The ‘Quantum Leap’ jumping between lives is interesting up to a point – here she is successful in her career but driven and lonely; here she is living her partner’s dream rather than her own or experiencing quasi-motherhood and beginning to feel what it might be like to care more about another living soul than herself but it starts to become rather predictable and repetitive – just like life – when you see that there are always downsides to every existence. You get fame but not personal fulfilment; you get money but no time to enjoy it or a family but there’s still a hole at the heart of you that they can’t fill.
Nora’s problem is that she takes herself into each new life – not the person she is in that other reality but just the same person who can’t cope with being alive and so the resolution to the climatic moment when we finally reach it feels rather anti-climatic and unresolved. Ultimately, we are who we are and must make the best of it and it is only through unrelenting toil and incremental personal growth that we can make our own ‘best life’ and aim for contentment.
It remains statistically unlikely that we will win the lottery or marry a film star or write a great novel or any of those other pipe dreams that people nurse to overcome the crushing realisation that when you said you wanted to become an astronaut at school and your teacher nodded, they were just nodding and not endorsing that as a genuine possibility!

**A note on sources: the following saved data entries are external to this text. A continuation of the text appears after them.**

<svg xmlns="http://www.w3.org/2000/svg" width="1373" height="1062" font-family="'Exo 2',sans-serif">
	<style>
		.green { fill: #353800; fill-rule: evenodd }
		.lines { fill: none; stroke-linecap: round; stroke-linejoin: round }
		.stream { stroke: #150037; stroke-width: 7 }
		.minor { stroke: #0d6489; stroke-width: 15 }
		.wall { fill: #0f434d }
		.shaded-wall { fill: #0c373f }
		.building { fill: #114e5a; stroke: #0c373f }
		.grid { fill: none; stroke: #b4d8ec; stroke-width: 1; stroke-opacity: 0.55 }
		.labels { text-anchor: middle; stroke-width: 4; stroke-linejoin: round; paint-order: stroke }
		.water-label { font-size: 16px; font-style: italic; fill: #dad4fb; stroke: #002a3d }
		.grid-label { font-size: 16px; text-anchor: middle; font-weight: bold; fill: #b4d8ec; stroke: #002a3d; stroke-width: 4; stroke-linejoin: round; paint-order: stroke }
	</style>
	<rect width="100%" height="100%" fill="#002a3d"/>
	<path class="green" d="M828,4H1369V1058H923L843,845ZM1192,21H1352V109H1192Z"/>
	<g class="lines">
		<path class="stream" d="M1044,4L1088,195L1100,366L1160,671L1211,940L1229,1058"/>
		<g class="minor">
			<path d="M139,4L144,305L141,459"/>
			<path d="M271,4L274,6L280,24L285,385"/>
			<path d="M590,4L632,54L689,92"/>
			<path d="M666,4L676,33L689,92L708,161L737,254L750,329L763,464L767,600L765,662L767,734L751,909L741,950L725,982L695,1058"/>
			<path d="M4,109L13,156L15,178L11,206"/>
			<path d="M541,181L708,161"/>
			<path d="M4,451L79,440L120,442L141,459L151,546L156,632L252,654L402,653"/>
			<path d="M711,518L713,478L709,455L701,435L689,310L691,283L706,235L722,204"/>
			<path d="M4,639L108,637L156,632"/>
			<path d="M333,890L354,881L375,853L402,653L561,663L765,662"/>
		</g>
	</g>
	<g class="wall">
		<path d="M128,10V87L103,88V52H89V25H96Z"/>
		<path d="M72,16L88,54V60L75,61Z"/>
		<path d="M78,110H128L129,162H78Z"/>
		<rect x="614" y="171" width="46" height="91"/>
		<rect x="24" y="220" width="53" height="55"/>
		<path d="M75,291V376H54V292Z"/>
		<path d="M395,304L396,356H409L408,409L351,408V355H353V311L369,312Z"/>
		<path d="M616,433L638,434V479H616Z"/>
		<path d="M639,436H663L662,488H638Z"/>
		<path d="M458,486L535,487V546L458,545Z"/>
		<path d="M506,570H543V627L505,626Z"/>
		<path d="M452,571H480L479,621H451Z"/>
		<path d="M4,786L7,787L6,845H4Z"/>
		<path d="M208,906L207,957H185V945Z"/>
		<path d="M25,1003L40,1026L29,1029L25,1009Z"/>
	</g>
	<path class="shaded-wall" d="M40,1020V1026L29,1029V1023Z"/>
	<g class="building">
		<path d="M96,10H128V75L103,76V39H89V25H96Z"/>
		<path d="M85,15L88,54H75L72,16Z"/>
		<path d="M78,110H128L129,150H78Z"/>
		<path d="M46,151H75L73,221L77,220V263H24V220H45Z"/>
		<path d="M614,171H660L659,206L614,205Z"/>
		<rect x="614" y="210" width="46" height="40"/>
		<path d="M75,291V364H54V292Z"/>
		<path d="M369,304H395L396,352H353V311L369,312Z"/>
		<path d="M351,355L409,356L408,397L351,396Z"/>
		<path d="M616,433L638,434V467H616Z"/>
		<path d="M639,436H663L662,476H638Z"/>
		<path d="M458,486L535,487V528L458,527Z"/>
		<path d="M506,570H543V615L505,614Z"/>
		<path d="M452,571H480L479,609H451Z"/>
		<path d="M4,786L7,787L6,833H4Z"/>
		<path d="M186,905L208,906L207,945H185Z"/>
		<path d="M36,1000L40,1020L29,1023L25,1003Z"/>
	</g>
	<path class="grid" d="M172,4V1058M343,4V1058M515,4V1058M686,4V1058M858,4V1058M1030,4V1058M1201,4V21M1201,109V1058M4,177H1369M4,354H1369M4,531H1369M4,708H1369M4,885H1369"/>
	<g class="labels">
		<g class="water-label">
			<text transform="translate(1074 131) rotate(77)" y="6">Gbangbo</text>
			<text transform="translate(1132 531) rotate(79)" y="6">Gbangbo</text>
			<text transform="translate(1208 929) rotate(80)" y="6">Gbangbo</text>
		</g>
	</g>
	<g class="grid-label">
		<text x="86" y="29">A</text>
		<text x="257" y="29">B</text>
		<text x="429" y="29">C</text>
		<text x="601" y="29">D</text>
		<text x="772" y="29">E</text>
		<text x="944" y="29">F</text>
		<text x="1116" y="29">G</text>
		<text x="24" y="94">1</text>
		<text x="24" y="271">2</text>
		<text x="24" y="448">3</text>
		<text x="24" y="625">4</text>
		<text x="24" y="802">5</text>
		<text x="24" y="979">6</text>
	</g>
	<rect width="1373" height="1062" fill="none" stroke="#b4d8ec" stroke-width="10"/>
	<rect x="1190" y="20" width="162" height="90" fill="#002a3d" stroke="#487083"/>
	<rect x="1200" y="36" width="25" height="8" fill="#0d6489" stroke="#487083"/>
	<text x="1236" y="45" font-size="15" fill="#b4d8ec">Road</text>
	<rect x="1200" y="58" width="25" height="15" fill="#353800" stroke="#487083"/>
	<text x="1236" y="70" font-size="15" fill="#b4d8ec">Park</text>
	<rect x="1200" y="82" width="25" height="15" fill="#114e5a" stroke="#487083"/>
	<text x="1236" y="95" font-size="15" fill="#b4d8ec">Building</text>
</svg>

The author repeats several times that we do not have to understand how to live, just to live. Experience is the thing rather than theorising about it or bullet journaling it or analysing it. Get in there and get messy while you are still a sentient, living organism that can feel and touch and use your senses to respond to the world. It reminds me of ‘Why Don’t You?’ the 70’s TV show that I used to watch as a bored kid during the holidays – the message was stop watching the show and go outside and do something more interesting instead – a challenging concept to sell to the programme commissioner at the time but if only they had glimpsed the future of childhood where so many hours would be spent creating avatars to act out virtual adventures on screen, they might have run screaming from the studios.

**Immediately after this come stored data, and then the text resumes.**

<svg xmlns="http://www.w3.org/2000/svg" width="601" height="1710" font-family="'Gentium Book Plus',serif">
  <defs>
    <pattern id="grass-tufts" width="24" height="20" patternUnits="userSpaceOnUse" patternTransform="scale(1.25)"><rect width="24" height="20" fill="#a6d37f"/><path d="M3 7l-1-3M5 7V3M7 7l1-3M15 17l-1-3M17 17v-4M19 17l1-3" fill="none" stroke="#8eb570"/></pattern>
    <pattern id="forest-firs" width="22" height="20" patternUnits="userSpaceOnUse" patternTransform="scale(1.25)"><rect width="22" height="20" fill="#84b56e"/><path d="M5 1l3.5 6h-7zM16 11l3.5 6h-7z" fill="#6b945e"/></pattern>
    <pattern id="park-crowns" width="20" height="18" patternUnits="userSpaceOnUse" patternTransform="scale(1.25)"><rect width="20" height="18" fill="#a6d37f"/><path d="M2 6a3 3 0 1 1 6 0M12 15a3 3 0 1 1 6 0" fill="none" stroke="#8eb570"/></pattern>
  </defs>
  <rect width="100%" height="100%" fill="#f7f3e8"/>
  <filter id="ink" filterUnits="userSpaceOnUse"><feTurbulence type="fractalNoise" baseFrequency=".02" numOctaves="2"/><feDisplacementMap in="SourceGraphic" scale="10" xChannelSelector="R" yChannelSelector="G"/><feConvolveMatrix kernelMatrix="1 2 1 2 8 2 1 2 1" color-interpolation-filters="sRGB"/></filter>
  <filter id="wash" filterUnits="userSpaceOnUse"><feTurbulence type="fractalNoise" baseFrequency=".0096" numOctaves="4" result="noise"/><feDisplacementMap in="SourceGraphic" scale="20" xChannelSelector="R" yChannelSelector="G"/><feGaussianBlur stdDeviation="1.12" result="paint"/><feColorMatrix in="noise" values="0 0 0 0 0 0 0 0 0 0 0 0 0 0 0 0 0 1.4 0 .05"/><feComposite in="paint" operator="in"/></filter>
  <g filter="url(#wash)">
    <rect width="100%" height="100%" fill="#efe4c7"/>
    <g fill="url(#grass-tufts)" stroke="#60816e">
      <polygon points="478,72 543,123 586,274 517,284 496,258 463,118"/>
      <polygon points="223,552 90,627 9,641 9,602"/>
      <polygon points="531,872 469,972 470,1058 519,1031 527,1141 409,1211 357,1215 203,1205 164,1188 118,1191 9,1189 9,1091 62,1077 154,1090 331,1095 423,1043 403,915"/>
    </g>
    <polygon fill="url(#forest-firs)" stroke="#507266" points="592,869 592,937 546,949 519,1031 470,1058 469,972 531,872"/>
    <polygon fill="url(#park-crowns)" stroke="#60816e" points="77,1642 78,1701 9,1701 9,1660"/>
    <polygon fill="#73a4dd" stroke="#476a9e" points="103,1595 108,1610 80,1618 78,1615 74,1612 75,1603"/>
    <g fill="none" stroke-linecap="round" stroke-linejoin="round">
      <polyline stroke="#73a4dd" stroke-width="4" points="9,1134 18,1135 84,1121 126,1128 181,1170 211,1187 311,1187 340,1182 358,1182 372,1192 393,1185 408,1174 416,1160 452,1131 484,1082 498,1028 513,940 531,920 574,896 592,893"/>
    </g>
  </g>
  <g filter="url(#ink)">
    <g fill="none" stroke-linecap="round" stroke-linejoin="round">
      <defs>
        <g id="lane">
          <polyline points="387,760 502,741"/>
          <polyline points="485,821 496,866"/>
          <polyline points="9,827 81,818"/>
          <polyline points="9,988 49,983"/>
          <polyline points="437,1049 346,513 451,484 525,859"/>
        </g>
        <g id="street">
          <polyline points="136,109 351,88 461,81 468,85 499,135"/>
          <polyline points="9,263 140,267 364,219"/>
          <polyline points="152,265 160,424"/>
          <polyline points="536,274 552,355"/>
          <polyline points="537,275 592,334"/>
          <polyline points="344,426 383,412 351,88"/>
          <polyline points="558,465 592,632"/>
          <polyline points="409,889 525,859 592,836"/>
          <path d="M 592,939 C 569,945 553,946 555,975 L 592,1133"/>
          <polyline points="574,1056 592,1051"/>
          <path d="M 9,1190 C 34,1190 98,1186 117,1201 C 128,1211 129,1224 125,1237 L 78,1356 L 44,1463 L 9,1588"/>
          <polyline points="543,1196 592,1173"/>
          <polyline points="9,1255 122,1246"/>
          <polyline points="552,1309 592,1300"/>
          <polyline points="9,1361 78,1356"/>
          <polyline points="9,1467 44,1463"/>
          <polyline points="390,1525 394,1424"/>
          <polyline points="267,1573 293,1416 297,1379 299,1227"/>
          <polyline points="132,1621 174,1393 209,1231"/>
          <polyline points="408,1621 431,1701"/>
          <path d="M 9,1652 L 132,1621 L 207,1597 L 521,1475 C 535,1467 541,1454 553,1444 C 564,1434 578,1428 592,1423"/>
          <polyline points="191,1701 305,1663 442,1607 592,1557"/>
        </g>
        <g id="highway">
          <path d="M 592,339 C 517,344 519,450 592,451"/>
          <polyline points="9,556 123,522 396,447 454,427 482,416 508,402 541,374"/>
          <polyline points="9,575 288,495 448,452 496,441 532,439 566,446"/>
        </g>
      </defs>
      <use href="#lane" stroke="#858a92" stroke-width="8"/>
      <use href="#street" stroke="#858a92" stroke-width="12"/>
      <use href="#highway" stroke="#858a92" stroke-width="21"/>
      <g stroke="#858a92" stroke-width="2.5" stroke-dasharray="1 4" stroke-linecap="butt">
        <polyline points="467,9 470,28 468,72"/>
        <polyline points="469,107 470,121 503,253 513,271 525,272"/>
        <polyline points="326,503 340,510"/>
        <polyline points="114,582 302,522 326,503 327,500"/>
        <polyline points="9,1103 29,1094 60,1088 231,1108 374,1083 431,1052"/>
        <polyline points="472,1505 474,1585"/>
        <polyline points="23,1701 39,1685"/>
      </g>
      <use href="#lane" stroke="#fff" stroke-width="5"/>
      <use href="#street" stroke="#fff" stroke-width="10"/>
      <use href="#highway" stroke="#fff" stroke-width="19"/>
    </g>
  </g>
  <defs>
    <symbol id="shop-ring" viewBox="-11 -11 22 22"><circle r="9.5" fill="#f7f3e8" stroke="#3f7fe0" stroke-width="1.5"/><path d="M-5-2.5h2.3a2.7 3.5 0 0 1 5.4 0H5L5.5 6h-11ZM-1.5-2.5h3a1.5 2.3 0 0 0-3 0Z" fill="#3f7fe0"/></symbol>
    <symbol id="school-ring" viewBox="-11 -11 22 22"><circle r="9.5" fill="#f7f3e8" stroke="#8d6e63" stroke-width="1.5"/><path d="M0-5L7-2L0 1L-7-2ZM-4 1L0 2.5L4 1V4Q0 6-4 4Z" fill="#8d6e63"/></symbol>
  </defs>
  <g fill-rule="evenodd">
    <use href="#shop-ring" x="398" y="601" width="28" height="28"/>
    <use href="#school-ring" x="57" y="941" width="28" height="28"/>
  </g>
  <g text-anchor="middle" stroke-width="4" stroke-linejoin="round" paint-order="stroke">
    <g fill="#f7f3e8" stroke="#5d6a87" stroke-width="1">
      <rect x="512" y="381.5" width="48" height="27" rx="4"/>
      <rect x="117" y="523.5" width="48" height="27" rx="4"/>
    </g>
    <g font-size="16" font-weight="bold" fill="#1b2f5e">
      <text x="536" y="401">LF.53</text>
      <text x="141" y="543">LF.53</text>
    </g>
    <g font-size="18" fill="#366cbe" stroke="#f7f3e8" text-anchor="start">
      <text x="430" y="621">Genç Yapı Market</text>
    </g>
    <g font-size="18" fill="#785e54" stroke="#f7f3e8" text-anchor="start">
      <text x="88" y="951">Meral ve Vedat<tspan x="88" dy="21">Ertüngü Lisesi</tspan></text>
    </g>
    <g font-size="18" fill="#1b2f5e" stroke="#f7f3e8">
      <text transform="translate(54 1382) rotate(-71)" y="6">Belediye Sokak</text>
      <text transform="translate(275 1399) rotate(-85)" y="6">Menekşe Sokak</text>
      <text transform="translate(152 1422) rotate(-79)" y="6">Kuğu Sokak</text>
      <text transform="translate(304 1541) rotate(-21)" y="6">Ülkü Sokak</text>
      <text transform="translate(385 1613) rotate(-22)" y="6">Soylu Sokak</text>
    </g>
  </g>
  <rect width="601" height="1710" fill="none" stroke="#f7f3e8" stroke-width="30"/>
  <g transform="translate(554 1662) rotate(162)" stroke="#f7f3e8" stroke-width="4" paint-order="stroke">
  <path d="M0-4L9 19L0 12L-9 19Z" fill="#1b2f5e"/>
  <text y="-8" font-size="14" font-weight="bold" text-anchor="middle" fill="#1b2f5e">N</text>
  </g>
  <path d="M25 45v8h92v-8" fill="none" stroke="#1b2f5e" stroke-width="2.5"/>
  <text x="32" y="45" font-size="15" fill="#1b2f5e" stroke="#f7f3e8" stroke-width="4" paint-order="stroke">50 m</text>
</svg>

In comparison, the book’s message seems to be, stop the introspective navel-gazing and the psychoanalysis and get on with living while you can, which is of course good advice up to the point when you look back and see that you’ve filled up the void with stuff or experiences or work but still feel empty at your core.
Scientists say that you can fool yourself into feeling happy by smiling because it releases chemical endorphins in the brain that make us feel better. They are experimenting with giving laughing gas to patients suffering from depression because the human body can be fooled into a state of ‘happiness’ via external stimuli. There’s something deeply depressing about that! Like putting a mirror in the Budgie’s cage to prevent it feeling lonely or chewing your meals slowly to stop hunger cravings. I can’t help feeling that if you have to trick yourself into feeling happy that doesn’t say much for human existence which really brings us back to the meaning of life and all that.

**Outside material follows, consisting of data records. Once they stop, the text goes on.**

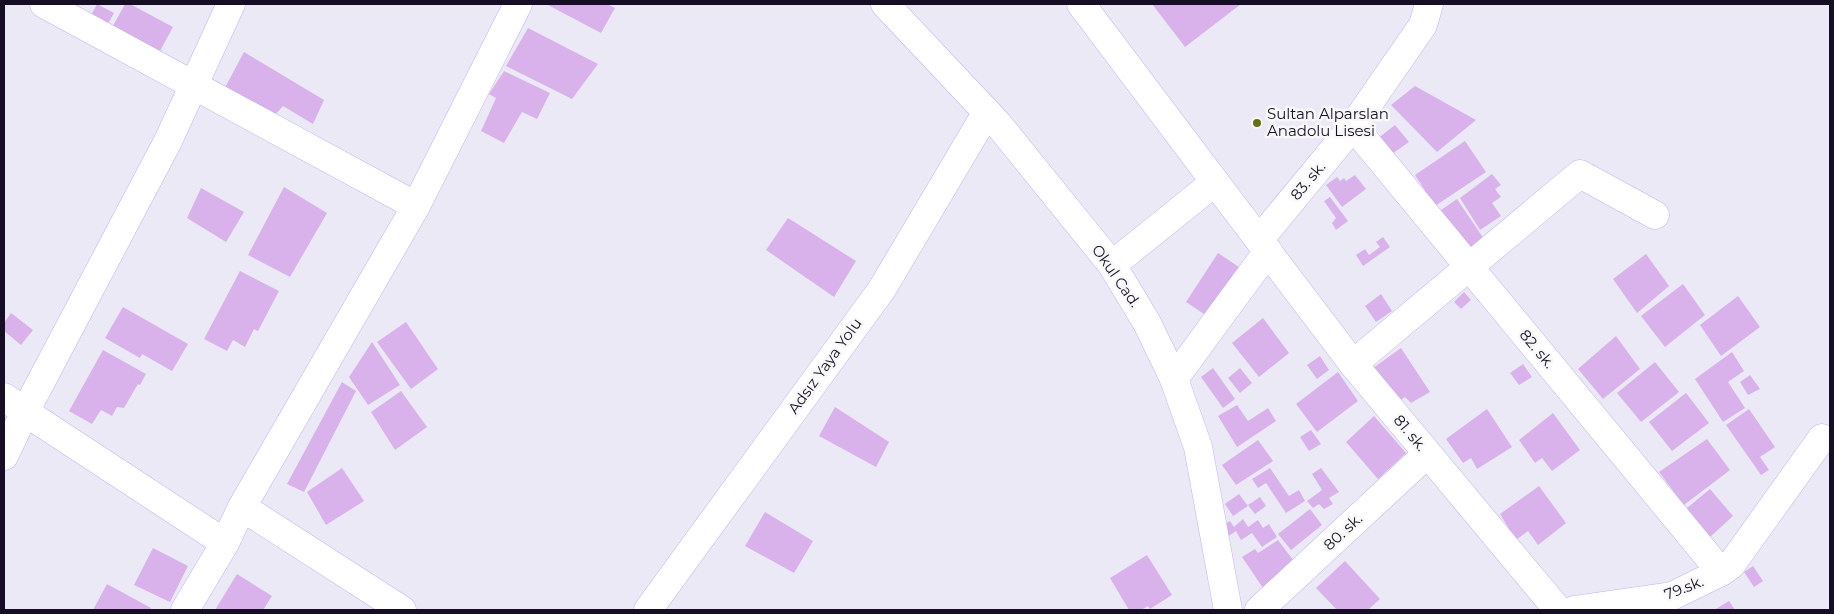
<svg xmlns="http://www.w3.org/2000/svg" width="1834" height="614" font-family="Montserrat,sans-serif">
<rect width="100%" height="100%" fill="#ebe9f6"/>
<g fill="#dab2eb">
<path d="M97 4 114 13 105 29 88 21Z"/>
<path d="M125 4H130L173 27 154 62 109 33Z"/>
<path d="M546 4H607L615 8 601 33Z"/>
<path d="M1152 4H1241L1185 47Z"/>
<path d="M528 28 598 64 572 99 506 66Z"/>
<path d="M244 52 324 100 313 124 283 106 272 118 222 93Z"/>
<path d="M504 71 550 93 537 119 522 112 504 143 481 131 496 98 489 94Z"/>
<path d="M1415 86 1476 120 1437 152 1391 105Z"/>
<path d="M1395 125 1409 142 1389 156 1377 139Z"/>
<path d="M1465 141 1486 172 1435 206 1415 175Z"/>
<path d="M1492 174 1501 185 1495 189 1501 197 1492 203 1501 216 1480 230 1460 198Z"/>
<path d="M1355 175 1366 189 1342 207 1326 185 1337 177 1340 181 1344 178 1346 181Z"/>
<path d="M284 187 327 213 290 277 248 255Z"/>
<path d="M201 188 244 212 226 242 187 218Z"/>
<path d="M1330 197 1348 221 1336 230 1332 223 1336 218 1324 201Z"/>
<path d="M1457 199 1484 239 1461 254 1431 217Z"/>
<path d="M788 218 856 261 834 297 766 250Z"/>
<path d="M1383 237 1390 247 1363 266 1356 255 1365 249 1369 255 1380 247 1376 242Z"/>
<path d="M1218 253 1242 269 1210 318 1186 302Z"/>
<path d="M1646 254 1669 286 1637 313 1613 279Z"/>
<path d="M240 271 279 291 258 331 254 329 245 347 233 340 227 351 204 339Z"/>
<path d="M1683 284 1705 315 1665 347 1641 316Z"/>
<path d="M1464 292 1471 300 1461 309 1454 302Z"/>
<path d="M1381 294 1392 311 1376 322 1365 306Z"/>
<path d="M1738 296 1760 327 1721 356 1700 325Z"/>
<path d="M123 307 188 344 172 371 142 354 140 358 105 338Z"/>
<path d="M11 313 33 330 21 345 4 331V323Z"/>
<path d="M1263 318 1289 353 1259 377 1232 343Z"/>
<path d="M406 322 438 369 411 389 377 342Z"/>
<path d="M1616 336 1640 369 1603 399 1578 369Z"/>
<path d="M372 342 400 385 368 405 349 377Z"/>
<path d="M1401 348 1430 392 1411 403 1405 397 1394 405 1369 371Z"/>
<path d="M103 350 146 374 140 385 138 384 124 408 117 407 112 416 101 410 92 424 69 411Z"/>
<path d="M1732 352 1744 371 1728 382 1745 408 1723 422 1695 379Z"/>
<path d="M1320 356 1329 370 1317 379 1307 365Z"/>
<path d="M1655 362 1679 392 1641 422 1617 393Z"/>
<path d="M1523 364 1532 377 1519 385 1510 373Z"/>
<path d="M1213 368 1235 399 1223 408 1201 377Z"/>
<path d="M1240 368 1252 383 1240 393 1228 378Z"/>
<path d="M1338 372 1358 401 1317 432 1296 404Z"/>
<path d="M1750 375 1760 389 1748 395 1740 382Z"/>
<path d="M342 382 356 391 304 492 287 484Z"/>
<path d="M401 391 427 427 395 450 371 412Z"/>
<path d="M1686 393 1709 423 1672 451 1649 422Z"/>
<path d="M1237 405 1248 421 1268 408 1276 421 1237 447 1218 416Z"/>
<path d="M835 407 889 442 876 467 819 436Z"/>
<path d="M1487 409 1512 447 1477 469 1471 458 1463 463 1446 439Z"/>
<path d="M1749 409 1775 447 1760 457 1769 470 1761 475 1726 425Z"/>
<path d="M1553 413 1580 450 1552 471 1542 458 1535 463 1519 440Z"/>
<path d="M1374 416 1406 453 1378 479 1346 442Z"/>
<path d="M1311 430 1321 444 1309 451 1300 437Z"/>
<path d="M1707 439 1730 470 1684 505 1659 472Z"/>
<path d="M1258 440 1273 461 1236 485 1222 465Z"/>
<path d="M342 468 364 501 326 525 307 492Z"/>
<path d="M1270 468 1289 496 1299 490 1305 501 1286 513 1266 483 1258 488 1252 479Z"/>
<path d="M1321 468 1339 492 1329 498 1333 504 1324 509 1319 504 1313 508 1307 501 1322 490 1312 474Z"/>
<path d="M1539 486 1566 523 1538 545 1528 531 1516 540 1500 514Z"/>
<path d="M1710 489 1733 516 1710 537 1687 508Z"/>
<path d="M1239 494 1248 506 1233 516 1225 504Z"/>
<path d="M1260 497 1266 506 1255 514 1248 505Z"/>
<path d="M1310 509 1322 525 1291 550 1278 534Z"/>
<path d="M765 512 813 541 794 573 745 546Z"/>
<path d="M1243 519 1248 527 1258 520 1263 528 1269 524 1277 537 1262 547 1252 533 1241 540 1236 531 1224 539 1217 529 1230 521 1234 527Z"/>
<path d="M1278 540 1293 560 1263 588 1242 557 1255 549 1258 553Z"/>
<path d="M153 548 188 566 170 602 134 585Z"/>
<path d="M1147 555 1172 595 1150 609 1148 606 1141 610H1129L1110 578Z"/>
<path d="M1345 561 1380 599 1368 610H1337L1316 588Z"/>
<path d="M1753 566 1763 581 1754 587 1744 572Z"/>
<path d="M237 574 272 596 263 610H215Z"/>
<path d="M107 584 151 608 150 610H93Z"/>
<path d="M1729 601 1735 610H1714Z"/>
</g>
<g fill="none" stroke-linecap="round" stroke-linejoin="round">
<g stroke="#c2b2f0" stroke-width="29">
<g id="minor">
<path d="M44 4 416 206"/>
<path d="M885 4 998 124 1112 265 1147 323 1174 379 1198 447 1228 610"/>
<path d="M1081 4 1215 182 1112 265"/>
<path d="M1353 126 1721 572"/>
<path d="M1215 182 1353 364 1558 610"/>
<path d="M1259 240 1353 126 1423 25 1429 4"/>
<path d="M1353 364 1580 174 1655 215"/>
<path d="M1174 379 1268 251"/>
<path d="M4 397 25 412 4 456"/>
<path d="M242 507 402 610"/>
<path d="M225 543 25 412 168 141 231 4"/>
<path d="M185 610 225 543 242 507 416 206 518 4"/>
<path d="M648 610 882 289 987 112"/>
<path d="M1259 610 1427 454"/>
<path d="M1574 610 1672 596 1721 572 1731 565 1822 438"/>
</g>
</g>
<use href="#minor" stroke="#fff" stroke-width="28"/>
</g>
<circle fill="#656f17" stroke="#f8f8f8" stroke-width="2" cx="1257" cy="123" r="5"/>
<g text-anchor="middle" stroke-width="5" stroke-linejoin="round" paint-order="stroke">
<g font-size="15" fill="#150e24" stroke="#f8f8f8" text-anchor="start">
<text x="1267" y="119">Sultan Alparslan<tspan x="1267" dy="17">Anadolu Lisesi</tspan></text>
</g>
<g font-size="15" fill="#150e24" stroke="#f8f8f8">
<text transform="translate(1308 181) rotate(-50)" y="5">83. sk.</text>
<text transform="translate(1116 276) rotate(55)" y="5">Okul Cad.</text>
<text transform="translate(1537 349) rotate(50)" y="5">82. sk.</text>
<text transform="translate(825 366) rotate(-54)" y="5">Adsız Yaya Yolu</text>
<text transform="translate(1410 433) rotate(50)" y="5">81. sk.</text>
<text transform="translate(1343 532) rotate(-43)" y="5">80. sk.</text>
<text transform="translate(1684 588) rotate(-21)" y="5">79.sk.</text>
</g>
</g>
<rect width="1834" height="614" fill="none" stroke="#150e24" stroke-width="10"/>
</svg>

Are we here to push our DNA one coil further up the beach before we die or to produce something beautiful that will out-live us? Are we here to make the planet a better place through our efforts or to fight for a cause or a nation or a god or a philosophy? What will any of it count for when our sun implodes and drags the whole universe with it back to the moment of the ‘big bang’ and everything we have ever learnt or made or felt is re-wound to a single point of energy?
Like many philosophical discussions, it’s all been great fun but you’ve come full-circle and still don’t know the answer to the question that was originally posed.